Lantas, apa saja penyebab pengajuan KTA ditolak? Memahami faktor-faktor tersebut dapat membantu calon debitur mempersiapkan pengajuan dengan lebih baik sekaligus meningkatkan peluang memperoleh persetujuan.
Setiap bank memiliki kebijakan, kriteria, dan proses analisis kredit masing-masing. Karena itu, tidak ada satu faktor yang selalu menjadi penyebab pengajuan KTA ditolak.
Bank biasanya mempertimbangkan beberapa aspek, seperti identitas, kondisi pekerjaan, penghasilan, kemampuan membayar, riwayat kredit, hingga kelengkapan dokumen. Berikut beberapa penyebab yang perlu diperhatikan.
Salah satu faktor penting dalam pengajuan kredit adalah riwayat pembayaran pinjaman.
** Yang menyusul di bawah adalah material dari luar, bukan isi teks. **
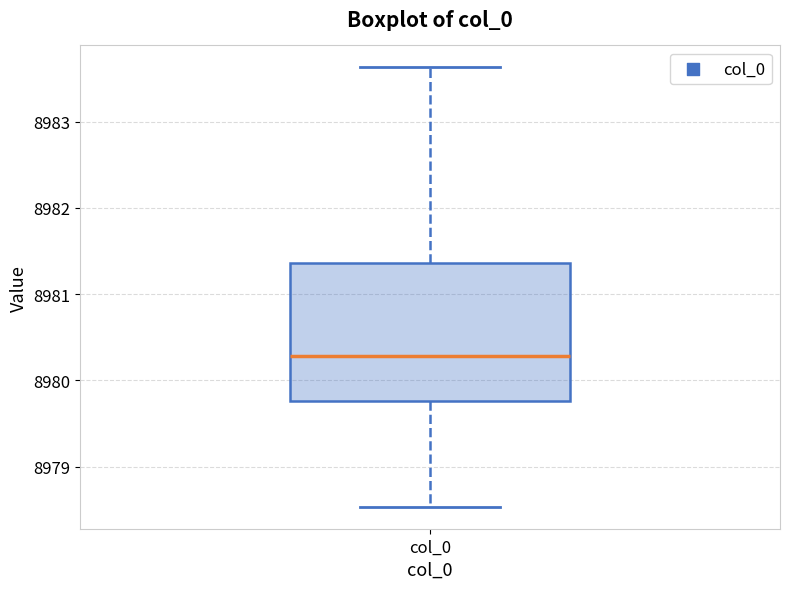

Where is the lower edge of the box for col_0 on the y-axis? The values are not printed on the chart, so give them approximately, as read against the axis.

8979.8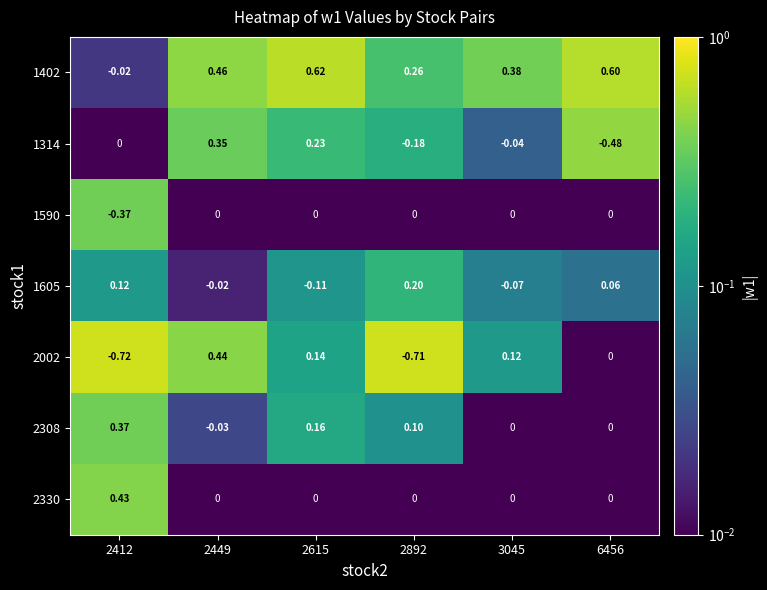

Is the value of 1605 at 6456 greater than the value of 1314 at 2892?

Yes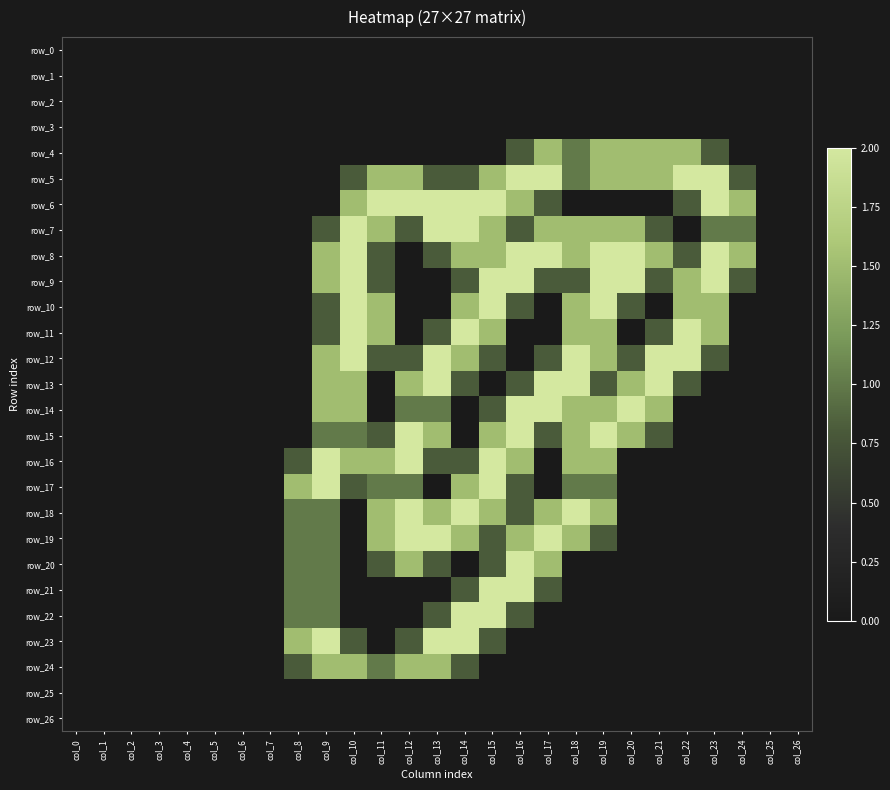

True or false: row_23 has a value of 0.0 at col_6.

True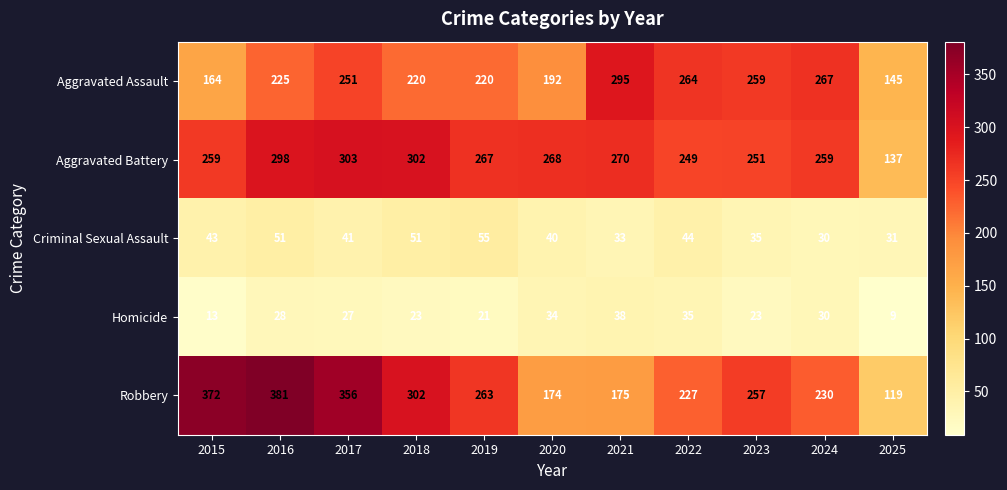

What is the average value of the Aggravated Battery series?

260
Bank dapat melakukan pengecekan informasi kredit melalui Sistem Layanan Informasi Keuangan (SLIK) OJK.
Jika terdapat riwayat pembayaran yang terlambat, tunggakan, atau kredit bermasalah, hal tersebut dapat memengaruhi penilaian terhadap pengajuan KTA.
Karena itu, sebelum mengajukan pinjaman baru, pastikan kewajiban kredit yang sedang berjalan dibayarkan tepat waktu.
Setiap produk KTA memiliki persyaratan penghasilan yang berbeda. Jika penghasilan calon debitur berada di bawah batas yang ditentukan, pengajuan dapat tidak memenuhi kriteria produk.
Selain jumlah penghasilan, bank juga dapat mempertimbangkan kestabilan pendapatan dan kemampuan calon debitur dalam membayar cicilan.
Memiliki penghasilan yang cukup belum tentu membuat pengajuan KTA otomatis disetujui. Bank juga akan mempertimbangkan kewajiban finansial yang sudah dimiliki.
Jika calon debitur sudah memiliki banyak cicilan sehingga kemampuan membayar tambahan angsuran dianggap terbatas, pengajuan dapat berisiko ditolak.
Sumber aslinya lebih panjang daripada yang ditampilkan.